RECORDS SHOWN
↓

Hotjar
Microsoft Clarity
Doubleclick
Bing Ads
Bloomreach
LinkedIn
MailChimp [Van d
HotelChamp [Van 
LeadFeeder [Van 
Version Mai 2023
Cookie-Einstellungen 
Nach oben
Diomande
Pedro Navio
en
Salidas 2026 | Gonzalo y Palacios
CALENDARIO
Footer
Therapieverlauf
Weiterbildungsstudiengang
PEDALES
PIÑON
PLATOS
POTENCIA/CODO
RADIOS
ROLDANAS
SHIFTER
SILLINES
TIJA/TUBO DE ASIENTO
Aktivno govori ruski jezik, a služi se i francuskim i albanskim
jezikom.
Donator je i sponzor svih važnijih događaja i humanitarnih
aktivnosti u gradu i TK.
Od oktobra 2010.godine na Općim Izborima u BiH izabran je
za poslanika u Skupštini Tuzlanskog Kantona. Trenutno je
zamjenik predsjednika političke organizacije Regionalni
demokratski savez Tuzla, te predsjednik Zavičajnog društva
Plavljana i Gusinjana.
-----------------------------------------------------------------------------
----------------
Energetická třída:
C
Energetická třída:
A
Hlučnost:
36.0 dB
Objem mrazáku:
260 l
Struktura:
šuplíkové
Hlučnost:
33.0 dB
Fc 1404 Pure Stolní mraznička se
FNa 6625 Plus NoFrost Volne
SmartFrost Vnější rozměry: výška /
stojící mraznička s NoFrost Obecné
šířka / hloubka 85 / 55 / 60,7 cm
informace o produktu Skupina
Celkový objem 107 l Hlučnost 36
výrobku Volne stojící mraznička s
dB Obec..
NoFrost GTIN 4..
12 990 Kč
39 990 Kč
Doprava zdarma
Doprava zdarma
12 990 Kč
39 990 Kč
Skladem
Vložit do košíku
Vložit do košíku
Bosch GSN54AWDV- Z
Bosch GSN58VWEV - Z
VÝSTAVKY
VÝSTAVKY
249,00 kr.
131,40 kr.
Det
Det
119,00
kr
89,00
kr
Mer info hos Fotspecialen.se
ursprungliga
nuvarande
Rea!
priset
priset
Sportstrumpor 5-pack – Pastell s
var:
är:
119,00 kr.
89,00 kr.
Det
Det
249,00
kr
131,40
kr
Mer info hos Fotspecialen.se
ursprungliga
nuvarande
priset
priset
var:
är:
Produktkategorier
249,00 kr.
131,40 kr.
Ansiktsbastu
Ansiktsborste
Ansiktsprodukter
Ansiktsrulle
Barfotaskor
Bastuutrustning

↑

WHAT YOU HAVE TO DO
Please rename "Cookie-Einstellungen" to "Cookie Settings" in the lines starting at the first line and ending at the line containing "Therapieverlauf", and give only those lines back with everything else unchanged.

EXERCISE ANSWER
Hotjar
Microsoft Clarity
Doubleclick
Bing Ads
Bloomreach
LinkedIn
MailChimp [Van d
HotelChamp [Van 
LeadFeeder [Van 
Version Mai 2023
Cookie Settings 
Nach oben
Diomande
Pedro Navio
en
Salidas 2026 | Gonzalo y Palacios
CALENDARIO
Footer
Therapieverlauf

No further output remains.